All the details: Cu Chi Tunnels
Cost: Upon arrival at the tunnels, it’s possible to join an on-site group tour for 80,000VND. If you want a tour including transport to and from HCM, however, the cost will be closer to 250,000VND.
Getting there: It’s an easy 2 hourmotorbike ride from Ho Chi Minh out to the Cu Chi Tunnels, but there are also dozens of tour groups that offer transport.
Where to stay: When in Ho Chi Minh, stay in a private room at Hotel Nguyet Van for $12/night.
Top tips: I’d definitely recommend making the ride yourself out to Cu Chi— there’s an amazing amount of scenery to enjoy along the way and you’ll wander through the tunnels with only a few others rather than an entire bus full of tourists.
The ride is long, perhaps 2 hours, but fun and full of colour as we pass through the city and into rural Vietnam. Inevitably, we get lost only moments away from the tunnels and spend a half-hour playing Guess This Hand Signal with some locals, trying to ascertain the exact direction we need to be heading. After devolving into Full-Body Charades, we finally figure out how to get to our destination, and arrive just in time to have one of the guards walk us out to the tunnels.
After some history lessons and the eagerly awaited crawling through tunnels, which Aristo describes as “hot fun”, we get back on our back and set off for the city. For about 2 minutes, I attempt to captain the bike, but manage to chuck myself over the handlebars and crush Aristo’s leg in a matter of seconds, so I am once again demoted to navigator—a role that doubles in difficulty when we lose our map.
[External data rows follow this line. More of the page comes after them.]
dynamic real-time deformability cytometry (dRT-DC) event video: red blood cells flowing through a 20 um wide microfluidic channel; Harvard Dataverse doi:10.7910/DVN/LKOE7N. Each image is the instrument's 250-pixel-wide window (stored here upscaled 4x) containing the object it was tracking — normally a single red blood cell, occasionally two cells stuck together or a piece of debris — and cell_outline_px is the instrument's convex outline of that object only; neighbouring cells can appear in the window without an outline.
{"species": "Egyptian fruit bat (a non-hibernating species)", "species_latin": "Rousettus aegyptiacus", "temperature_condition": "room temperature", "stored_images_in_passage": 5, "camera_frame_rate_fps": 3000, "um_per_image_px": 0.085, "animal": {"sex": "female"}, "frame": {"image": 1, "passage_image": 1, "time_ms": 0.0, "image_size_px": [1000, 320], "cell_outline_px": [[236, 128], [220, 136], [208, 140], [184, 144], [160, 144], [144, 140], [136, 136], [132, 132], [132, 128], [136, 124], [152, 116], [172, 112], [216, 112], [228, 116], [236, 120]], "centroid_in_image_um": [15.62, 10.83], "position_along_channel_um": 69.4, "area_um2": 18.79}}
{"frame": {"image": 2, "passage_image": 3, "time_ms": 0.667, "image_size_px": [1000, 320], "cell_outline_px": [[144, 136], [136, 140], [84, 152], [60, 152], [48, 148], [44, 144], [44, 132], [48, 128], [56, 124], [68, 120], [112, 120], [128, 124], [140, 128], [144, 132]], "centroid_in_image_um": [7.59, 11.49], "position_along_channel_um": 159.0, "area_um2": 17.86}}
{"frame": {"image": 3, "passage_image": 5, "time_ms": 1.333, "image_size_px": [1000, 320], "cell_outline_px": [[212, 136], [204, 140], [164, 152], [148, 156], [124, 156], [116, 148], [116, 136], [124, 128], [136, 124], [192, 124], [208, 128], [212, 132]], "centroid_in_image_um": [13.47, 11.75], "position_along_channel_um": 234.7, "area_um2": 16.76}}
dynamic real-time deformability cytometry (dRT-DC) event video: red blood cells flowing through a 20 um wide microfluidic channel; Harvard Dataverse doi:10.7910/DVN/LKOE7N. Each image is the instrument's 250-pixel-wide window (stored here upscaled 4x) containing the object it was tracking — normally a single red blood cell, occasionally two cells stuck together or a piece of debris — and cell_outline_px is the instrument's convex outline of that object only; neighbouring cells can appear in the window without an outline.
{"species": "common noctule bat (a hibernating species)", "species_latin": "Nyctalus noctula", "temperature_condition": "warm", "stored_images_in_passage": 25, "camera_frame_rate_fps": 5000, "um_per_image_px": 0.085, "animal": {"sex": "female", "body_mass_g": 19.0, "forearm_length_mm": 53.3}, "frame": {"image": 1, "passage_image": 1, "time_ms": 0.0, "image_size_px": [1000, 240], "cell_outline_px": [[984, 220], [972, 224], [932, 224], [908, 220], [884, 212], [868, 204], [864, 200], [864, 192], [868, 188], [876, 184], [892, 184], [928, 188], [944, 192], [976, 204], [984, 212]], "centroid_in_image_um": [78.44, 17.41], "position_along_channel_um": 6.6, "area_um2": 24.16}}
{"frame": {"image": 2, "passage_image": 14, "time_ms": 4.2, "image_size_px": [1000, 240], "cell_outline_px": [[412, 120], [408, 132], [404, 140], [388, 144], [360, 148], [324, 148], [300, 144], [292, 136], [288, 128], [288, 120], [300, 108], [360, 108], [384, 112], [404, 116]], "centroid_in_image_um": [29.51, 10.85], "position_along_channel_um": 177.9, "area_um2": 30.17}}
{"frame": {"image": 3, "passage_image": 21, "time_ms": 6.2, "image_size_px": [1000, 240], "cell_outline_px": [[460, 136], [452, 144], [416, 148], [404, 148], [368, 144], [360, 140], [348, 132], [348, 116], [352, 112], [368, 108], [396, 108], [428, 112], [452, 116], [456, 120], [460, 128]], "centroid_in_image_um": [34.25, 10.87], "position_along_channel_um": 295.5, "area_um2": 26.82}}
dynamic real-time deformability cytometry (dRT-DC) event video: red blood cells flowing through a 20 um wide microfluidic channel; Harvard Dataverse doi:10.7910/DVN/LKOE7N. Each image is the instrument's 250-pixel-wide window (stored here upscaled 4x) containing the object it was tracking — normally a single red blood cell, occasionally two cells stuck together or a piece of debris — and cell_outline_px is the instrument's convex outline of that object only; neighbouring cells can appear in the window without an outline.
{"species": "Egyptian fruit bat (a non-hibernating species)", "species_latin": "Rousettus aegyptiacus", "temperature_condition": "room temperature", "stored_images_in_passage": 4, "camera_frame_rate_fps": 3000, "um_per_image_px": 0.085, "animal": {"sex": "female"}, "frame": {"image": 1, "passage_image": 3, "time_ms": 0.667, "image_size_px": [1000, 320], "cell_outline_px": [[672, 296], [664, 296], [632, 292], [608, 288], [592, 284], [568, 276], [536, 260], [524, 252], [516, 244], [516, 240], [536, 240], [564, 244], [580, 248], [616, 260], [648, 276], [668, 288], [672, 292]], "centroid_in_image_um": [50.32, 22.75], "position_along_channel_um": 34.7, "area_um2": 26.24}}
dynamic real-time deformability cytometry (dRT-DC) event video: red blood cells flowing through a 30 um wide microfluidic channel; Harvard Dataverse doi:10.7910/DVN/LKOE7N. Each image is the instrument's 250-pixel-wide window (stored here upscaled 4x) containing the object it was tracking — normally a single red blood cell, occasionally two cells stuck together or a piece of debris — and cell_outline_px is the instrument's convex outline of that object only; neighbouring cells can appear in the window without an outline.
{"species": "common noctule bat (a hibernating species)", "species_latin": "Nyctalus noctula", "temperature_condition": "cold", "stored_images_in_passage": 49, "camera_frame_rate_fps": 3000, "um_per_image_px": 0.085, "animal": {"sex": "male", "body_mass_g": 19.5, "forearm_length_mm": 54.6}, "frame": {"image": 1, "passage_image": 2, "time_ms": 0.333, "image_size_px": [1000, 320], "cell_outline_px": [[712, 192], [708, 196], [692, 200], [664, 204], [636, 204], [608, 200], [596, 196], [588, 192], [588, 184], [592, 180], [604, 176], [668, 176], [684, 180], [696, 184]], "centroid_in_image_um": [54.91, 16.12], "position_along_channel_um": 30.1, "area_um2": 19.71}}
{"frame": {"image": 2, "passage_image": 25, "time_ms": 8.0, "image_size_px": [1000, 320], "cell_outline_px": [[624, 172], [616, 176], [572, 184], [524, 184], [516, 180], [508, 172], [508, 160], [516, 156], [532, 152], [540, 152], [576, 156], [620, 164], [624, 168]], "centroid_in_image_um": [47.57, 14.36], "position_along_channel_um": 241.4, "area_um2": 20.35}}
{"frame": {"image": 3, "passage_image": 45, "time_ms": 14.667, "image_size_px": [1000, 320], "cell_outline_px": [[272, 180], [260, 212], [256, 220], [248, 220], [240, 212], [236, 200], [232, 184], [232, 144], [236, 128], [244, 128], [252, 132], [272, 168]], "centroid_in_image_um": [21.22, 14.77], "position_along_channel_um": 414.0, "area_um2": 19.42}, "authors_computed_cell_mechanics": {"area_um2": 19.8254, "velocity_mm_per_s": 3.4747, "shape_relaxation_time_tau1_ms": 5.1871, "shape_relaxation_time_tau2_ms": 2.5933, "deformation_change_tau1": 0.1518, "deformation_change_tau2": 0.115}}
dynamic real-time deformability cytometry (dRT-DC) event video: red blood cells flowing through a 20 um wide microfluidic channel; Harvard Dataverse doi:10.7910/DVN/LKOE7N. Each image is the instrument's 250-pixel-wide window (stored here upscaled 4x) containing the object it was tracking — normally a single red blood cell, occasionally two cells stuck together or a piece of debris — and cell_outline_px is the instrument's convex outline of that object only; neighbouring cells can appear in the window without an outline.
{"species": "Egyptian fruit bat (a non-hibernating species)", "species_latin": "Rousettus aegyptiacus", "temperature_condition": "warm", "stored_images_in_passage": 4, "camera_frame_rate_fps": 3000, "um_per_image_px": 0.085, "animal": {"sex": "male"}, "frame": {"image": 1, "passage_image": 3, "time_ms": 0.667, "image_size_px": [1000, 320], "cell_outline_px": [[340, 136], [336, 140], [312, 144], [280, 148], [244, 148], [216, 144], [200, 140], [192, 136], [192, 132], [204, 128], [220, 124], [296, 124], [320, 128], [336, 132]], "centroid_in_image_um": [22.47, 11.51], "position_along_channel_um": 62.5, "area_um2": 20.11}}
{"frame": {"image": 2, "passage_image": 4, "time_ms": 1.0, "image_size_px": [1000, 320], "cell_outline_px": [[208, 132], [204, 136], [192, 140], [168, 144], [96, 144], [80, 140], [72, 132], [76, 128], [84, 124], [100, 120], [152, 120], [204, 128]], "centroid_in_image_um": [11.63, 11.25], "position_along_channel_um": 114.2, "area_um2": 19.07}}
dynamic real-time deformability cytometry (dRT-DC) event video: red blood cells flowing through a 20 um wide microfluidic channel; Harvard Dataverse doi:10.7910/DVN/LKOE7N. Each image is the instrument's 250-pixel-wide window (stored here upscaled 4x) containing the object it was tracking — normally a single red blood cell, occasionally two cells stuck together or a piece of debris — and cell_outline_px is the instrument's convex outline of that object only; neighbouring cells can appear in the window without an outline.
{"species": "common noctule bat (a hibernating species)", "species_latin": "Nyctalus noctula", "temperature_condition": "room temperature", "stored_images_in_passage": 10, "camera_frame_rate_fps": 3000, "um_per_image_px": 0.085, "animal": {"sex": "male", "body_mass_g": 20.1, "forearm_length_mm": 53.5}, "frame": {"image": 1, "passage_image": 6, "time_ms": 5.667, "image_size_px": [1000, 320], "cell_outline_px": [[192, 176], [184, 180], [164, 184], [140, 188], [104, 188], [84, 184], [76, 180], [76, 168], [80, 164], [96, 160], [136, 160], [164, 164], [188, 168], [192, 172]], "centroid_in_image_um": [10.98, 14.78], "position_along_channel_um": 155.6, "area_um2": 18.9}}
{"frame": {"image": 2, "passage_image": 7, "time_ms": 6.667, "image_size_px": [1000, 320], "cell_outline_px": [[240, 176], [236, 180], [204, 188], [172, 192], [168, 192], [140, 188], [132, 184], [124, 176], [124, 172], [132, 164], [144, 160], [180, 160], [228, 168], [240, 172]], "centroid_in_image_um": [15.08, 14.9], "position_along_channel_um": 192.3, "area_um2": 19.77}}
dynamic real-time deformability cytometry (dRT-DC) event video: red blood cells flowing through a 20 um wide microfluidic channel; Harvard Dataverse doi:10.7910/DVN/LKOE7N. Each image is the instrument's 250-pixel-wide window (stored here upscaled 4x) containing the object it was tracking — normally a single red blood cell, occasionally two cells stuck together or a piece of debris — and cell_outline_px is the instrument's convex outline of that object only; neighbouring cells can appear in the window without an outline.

As the time closes in on 7pm, when our bus to Mui Ne departs, we grow increasingly frantic, but just drive in a direction that feels correct. At about 630, I start asking other bikers at stoplights if they can give us directions, and finally a man does understand me and points us off in the correct direction. Within 5 minutes, we are back at the hostel to grab our bags and hustling off to the bus.
Sadly for us, we never do make it to Mui Ne that day. Blame it on sleep-induced confusion, blame it on the language barrier, but whatever the reason, we get off the bus in Phan Thiet and are alarmed to later learn that we are not where we thought we were.
Pandemonium ensues as we look for a hotel room at 2am with absolutely no knowledge of the local language or even a map.